People who fear that vaccines might be doing more harm than good occasionally offer this explanation. The process of vaccination, they argue, is creating superstrains that have become resistant to the vaccine. The logic is as follows. Vaccination induces antibodies against the virus. These antibodies select for a minority, resistant population of viruses that become dominant. While these new viruses, called escape mutants, do occur, they are actually less fit, less hardy, and less capable of causing disease. Said another way, escape mutants aren’t superstrains. So they don’t appear to explain the influenza vaccine’s failures.
(3) The vaccine viruses mutate during manufacture
This is a possibility that most people don’t know about.
To make a yearly vaccine, the influenza viruses that are circulating in South America are grown in eggs, where the viruses reproduce themselves again and again. Sometimes, while the viruses are growing in the eggs, they mutate. Some influenza virus researchers believe that these subtle changes that occur during manufacture accounted for the poor performance found during the 2016-2017 season.
Not all influenza vaccines, however, are made in eggs. One vaccine, FluBlok, is made using recombinant DNA technology. The final product, which is a single influenza protein called the hemagglutinin, is exactly what it was when it started—no mutations. Recent data support the notion that FluBlok performed better than vaccines made in eggs in people greater than 50 years of age. That’s the good news. The bad news is that immunity induced by FluBlok was indistinguishable from that induced by egg-based vaccines in people 18 to 49 years old. Although FluBlok is an advance, it didn’t solve the problem with influenza vaccines.

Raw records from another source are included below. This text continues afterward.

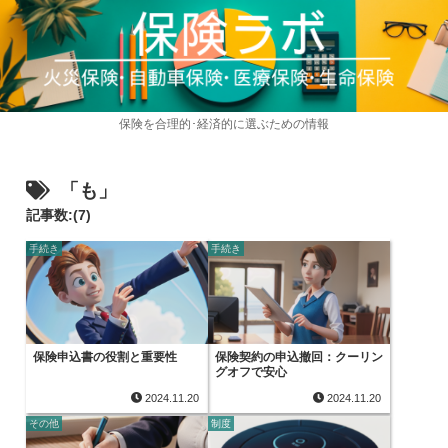
保険を合理的･経済的に選ぶための情報
「も」
記事数:(7)
手続き
手続き
保険申込書の役割と重要性
保険契約の申込撤回：クーリン
グオフで安心
2024.11.20
2024.11.20
その他
制度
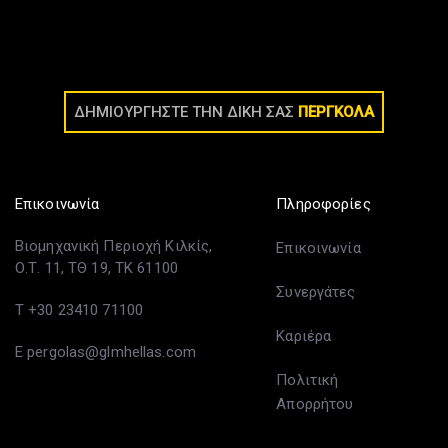
ΔΗΜΙΟΥΡΓΗΣΤΕ ΤΗΝ ΔΙΚΗ ΣΑΣ
ΠΕΡΓΚΟΛΑ
Επικοινωνία
Πληροφορίες
Βιομηχανική Περιοχή Κιλκίς,
Επικοινωνία
Ο.Τ. 11, ΤΘ 19, ΤΚ 61100
Συνεργάτες
T +30 23410 71100
Καριέρα
E pergolas@glmhellas.com
Πολιτική
Απορρήτου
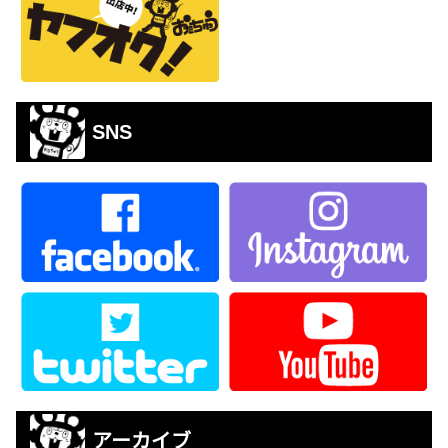
SNS
アーカイブ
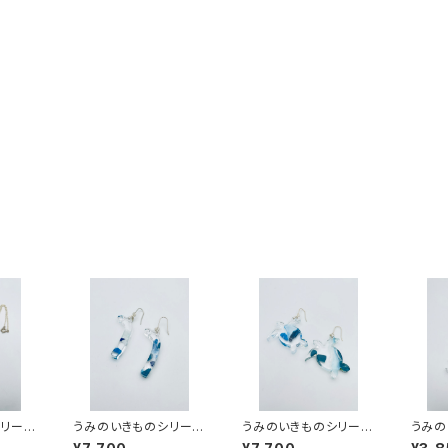
リーズ
うみのいきものシリーズ
うみのいきものシリーズ
うみの
-SS2
（海洋プラ）UKC-SS24
（海洋プラ）UKU-SS24
（海洋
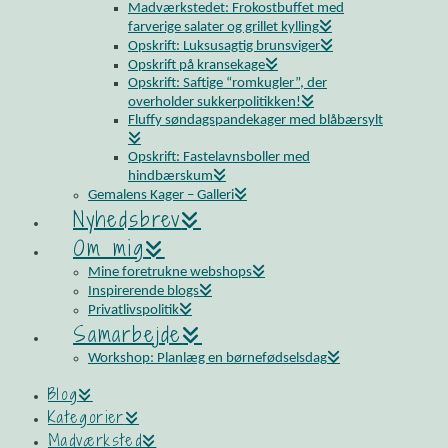
Madværkstedet: Frokostbuffet med
farverige salater og grillet kylling
Opskrift: Luksusagtig brunsviger
Opskrift på kransekage
Opskrift: Saftige “romkugler”, der
overholder sukkerpolitikken!
Fluffy søndagspandekager med blåbærsylt
Opskrift: Fastelavnsboller med
hindbærskum
Gemalens Kager – Galleri
Nyhedsbrev
Om mig
Mine foretrukne webshops
Inspirerende blogs
Privatlivspolitik
Samarbejde
Workshop: Planlæg en børnefødselsdag
Blog
Kategorier
Madværksted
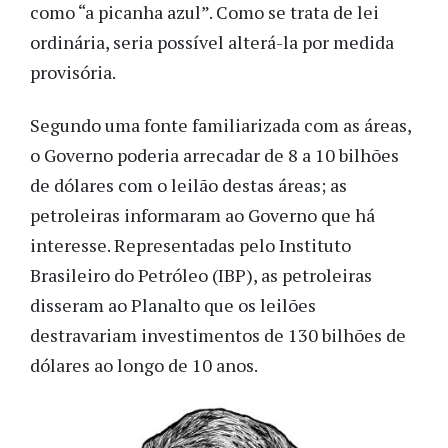
como “a picanha azul”. Como se trata de lei
ordinária, seria possível alterá-la por medida
provisória.
Segundo uma fonte familiarizada com as áreas,
o Governo poderia arrecadar de 8 a 10 bilhões
de dólares com o leilão destas áreas; as
petroleiras informaram ao Governo que há
interesse. Representadas pelo Instituto
Brasileiro do Petróleo (IBP), as petroleiras
disseram ao Planalto que os leilões
destravariam investimentos de 130 bilhões de
dólares ao longo de 10 anos.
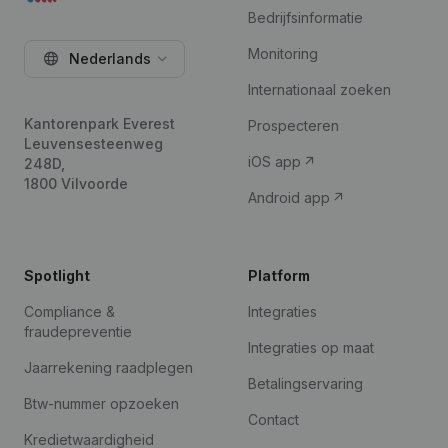
Bedrijfsinformatie
Monitoring
Nederlands
Internationaal zoeken
Kantorenpark Everest
Prospecteren
Leuvensesteenweg
iOS app
248D,
1800 Vilvoorde
Android app
Spotlight
Platform
Compliance &
Integraties
fraudepreventie
Integraties op maat
Jaarrekening raadplegen
Betalingservaring
Btw-nummer opzoeken
Contact
Kredietwaardigheid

(4) The child’s first infection or first vaccination negatively influences the response to future vaccination.
This explanation is the most worrisome and probably the hardest to understand. After a child’s first influenza infection or first influenza vaccination, the immune system is primed to see these exact same viruses again. When people are later exposed to influenza viruses that are similar but not identical to those first encountered, they will often respond as if they are being exposed to the original strains, without recognizing the subtle differences in the new strains. Because immunological components are called antigens, this phenomenon is called “original antigenic sin.”

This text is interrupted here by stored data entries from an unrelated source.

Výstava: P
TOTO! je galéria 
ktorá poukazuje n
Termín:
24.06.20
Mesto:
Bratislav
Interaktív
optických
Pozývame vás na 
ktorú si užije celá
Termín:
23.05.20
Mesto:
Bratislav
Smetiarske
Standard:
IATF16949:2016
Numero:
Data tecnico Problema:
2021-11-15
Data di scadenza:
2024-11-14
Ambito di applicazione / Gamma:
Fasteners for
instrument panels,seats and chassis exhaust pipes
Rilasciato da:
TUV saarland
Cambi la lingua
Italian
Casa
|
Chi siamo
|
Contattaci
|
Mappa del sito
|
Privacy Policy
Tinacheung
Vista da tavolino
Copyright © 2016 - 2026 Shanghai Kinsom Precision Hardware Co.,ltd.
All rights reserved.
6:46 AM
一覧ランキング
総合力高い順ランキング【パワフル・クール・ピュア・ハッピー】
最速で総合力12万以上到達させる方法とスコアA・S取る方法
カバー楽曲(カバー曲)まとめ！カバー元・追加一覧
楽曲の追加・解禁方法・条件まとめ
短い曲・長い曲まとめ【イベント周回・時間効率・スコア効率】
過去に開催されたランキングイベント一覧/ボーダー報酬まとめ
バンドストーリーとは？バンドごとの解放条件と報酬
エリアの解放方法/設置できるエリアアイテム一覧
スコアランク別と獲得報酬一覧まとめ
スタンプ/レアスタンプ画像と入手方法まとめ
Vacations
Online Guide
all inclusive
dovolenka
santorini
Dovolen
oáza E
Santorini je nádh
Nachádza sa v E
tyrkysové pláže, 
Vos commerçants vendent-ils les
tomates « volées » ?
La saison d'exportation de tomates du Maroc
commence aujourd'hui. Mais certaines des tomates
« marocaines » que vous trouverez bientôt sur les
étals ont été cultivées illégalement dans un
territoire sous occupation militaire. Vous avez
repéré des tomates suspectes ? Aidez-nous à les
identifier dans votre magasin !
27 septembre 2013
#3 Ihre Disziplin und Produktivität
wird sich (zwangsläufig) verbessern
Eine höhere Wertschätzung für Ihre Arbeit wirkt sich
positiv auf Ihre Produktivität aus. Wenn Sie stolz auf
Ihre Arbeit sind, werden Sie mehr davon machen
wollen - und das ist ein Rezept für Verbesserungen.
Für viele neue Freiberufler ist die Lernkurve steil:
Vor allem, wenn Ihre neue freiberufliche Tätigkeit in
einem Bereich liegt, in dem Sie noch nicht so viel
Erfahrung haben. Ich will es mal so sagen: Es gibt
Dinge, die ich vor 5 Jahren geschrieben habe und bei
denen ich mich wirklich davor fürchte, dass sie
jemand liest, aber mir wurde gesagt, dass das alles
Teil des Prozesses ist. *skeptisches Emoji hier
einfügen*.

The phenomenon of original antigenic sin was in full view during the 2013-2014 season. Middle-aged people were particularly hard hit during that epidemic. This age group had been exposed to a similar but not identical influenza virus when they were children. So their immune response to the vaccine missed the subtle changes in the new strain that was causing disease.
The solution to all of these problems is simple but, at least to date, has been difficult to achieve—develop a universal influenza vaccine; one that doesn’t fall victim to the yearly mutations in the virus. To do this, scientists need to identify immunological regions on influenza virus that are shared among all circulating strains independent of whether they have mutated. Researchers have been trying to accomplish this feat—the Holy Grail of influenza vaccines—for more than four decades, so far without success. But they’re not giving up. Dr. Anthony Fauci, director of the National Institute of Allergy and Infectious Diseases, is committed to continuing the effort. “I’m going to make universal influenza vaccine my top priority over the next couple years,” he said. “We’ve got to do better.”
Until that time, influenza virus will remain an elusive enemy.
Paul A. Offit, MD, is a professor of pediatrics and director of the Vaccine Education Center at the Children’s Hospital of Philadelphia. His most recent book is Pandora’s Lab: Seven Stories of Science Gone Wrong (National Geographic Press, April 2017).